What we do know is that with the iteration of the large chip, there are 16 RISC-V processors using an on-chip network for symmetric multiprocessing on shared main memory, interconnected, and with SMP links between small chips, so each block can share memory across the entire composite.
CAS researchers say that there is absolutely nothing to prevent this small chip design from being implemented at the wafer level. However, for this iteration, it appears that it will be small chips interconnected using a 2.5D interposer.Interconnects are as crucial as computational components, a fact that has always held true in the design of systems and subsystems.
"The interface is designed using a channel sharing technology based on time-multiplexing mechanisms," the researchers wrote when discussing D2D interconnects. "This approach reduces the number of signals between chips, thereby minimizing the area overhead of I/O bumps and interposer wiring resources, which can significantly reduce the complexity of substrate design. The small chip terminates at the top metal layer, with micro I/O pads built directly on that metal layer."
While a large chip computing engine as a multi-chip or wafer-level composite may be intriguing, it is important to consider how these devices are interconnected to provide exascale computing systems. Here is what CAS researchers have to say on this matter:
The researchers wrote, "For current and future exascale computing, we predict that a tiered chiplet architecture will be a powerful and flexible solution," as shown in the figure below, which is a lengthy excerpt from the CAS paper. "The tiered chiplet architecture is designed with multiple cores and many chiplets with tiered interconnects. Within the chiplet, cores communicate using ultra-low latency interconnects, while chiplets communicate with each other via low-latency interconnects that benefit from advanced packaging technologies, thus minimizing on-chip latency and NUMA effects in this highly scalable system. The memory hierarchy includes core memory, on-chip memory, and off-chip memory. These three levels of memory differ in terms of memory bandwidth, latency, power consumption, and cost.
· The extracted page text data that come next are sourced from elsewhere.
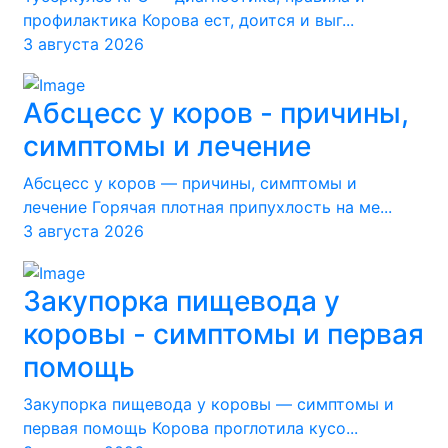
профилактика Корова ест, доится и выг...
3 августа 2026
Абсцесс у коров - причины,
симптомы и лечение
Абсцесс у коров — причины, симптомы и
лечение Горячая плотная припухлость на ме...
3 августа 2026
Закупорка пищевода у
коровы - симптомы и первая
помощь
Закупорка пищевода у коровы — симптомы и
первая помощь Корова проглотила кусо...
In the overview of the tiered chiplet architecture, multiple cores are connected through a crossbar switch and share caches. This forms a pod structure, and pods are interconnected via the chiplet's internal network. Multiple pods form a chiplet, which is interconnected via a chiplet-to-chiplet network and then connected to off-chip memory. Careful design is required to fully leverage this hierarchy. Proper utilization of memory bandwidth to balance workloads across different computational tiers can significantly improve the efficiency of chiplet systems. Correctly designing communication network resources ensures that chiplets collaborate on shared memory tasks."
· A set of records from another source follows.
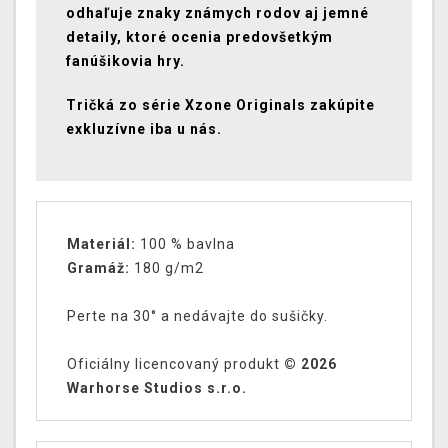
odhaľuje znaky známych rodov aj jemné
detaily, ktoré ocenia predovšetkým
fanúšikovia hry.
Tričká zo série Xzone Originals zakúpite
exkluzívne iba u nás.
Materiál:
100 % bavlna
Gramáž:
180 g/m2
Perte na 30° a nedávajte do sušičky.
Oficiálny licencovaný produkt
© 2026
Warhorse Studios s.r.o.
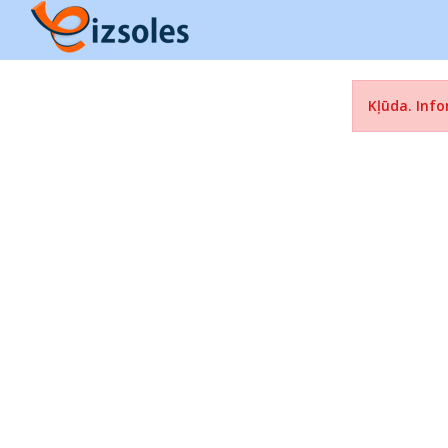
Kļūda. Info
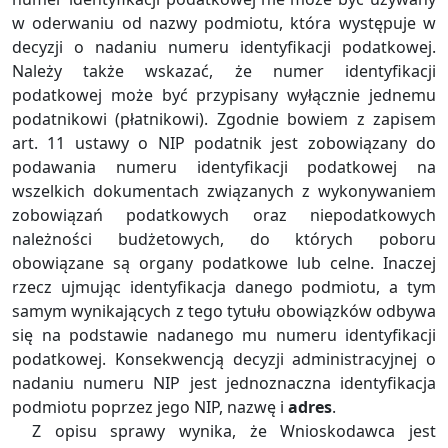
w oderwaniu od nazwy podmiotu, która występuje w
decyzji o nadaniu numeru identyfikacji podatkowej.
Należy także wskazać, że numer identyfikacji
podatkowej może być przypisany wyłącznie jednemu
podatnikowi (płatnikowi). Zgodnie bowiem z zapisem
art. 11 ustawy o NIP podatnik jest zobowiązany do
podawania numeru identyfikacji podatkowej na
wszelkich dokumentach związanych z wykonywaniem
zobowiązań podatkowych oraz niepodatkowych
należności budżetowych, do których poboru
obowiązane są organy podatkowe lub celne. Inaczej
rzecz ujmując identyfikacja danego podmiotu, a tym
samym wynikających z tego tytułu obowiązków odbywa
się na podstawie nadanego mu numeru identyfikacji
podatkowej. Konsekwencją decyzji administracyjnej o
nadaniu numeru NIP jest jednoznaczna identyfikacja
podmiotu poprzez jego NIP, nazwę i
adres
.
Z opisu sprawy wynika, że Wnioskodawca jest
It is difficult to argue with anything stated in this passage, but the CAS researchers do not specify how they will actually address these issues. This is the most challenging part.
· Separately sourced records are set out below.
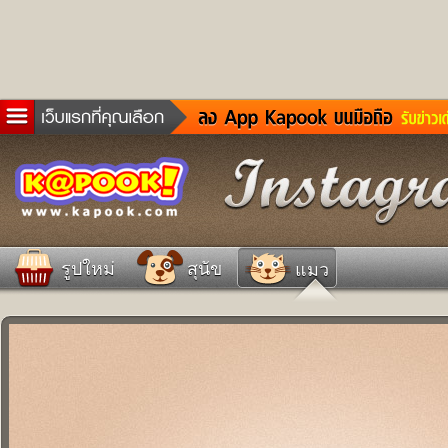
ข่าวด่วน
ละคร
เกม
ตรวจหวย
ดูดวง
รูปใหม่
สุนัข
แมว
ผู้ชาย
แวะชิมแวะพัก
dictionary
Twitter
Interestingly, the cores in the diagram are referred to as "programmable" and "reconfigurable," but it is unclear what this entails. It may require the use of variable threading technologies (such as IBM's Power8, Power9, and Power10 processors) to accomplish more work rather than mixing CPU and FPGA components within the cores.
CAS researchers indicate that the large chip computing engine will consist of over one trillion transistors, occupying a total area of thousands of square millimeters, using chiplet packaging or wafer-level integration of computing and storage blocks. For exascale HPC and AI workloads, we believe CAS is likely considering HBM stacked DRAM or some alternative to dual-pumped main memory, such as the MCR memory developed by Intel and SK Hynix. RISC-V cores may have a substantial amount of local SRAM for computation, which could eliminate the need for HBM memory and allow for the acceleration of DDR5 memory using MCR dual-pumped technology. Much depends on the workload and their sensitivity to memory capacity and memory bandwidth.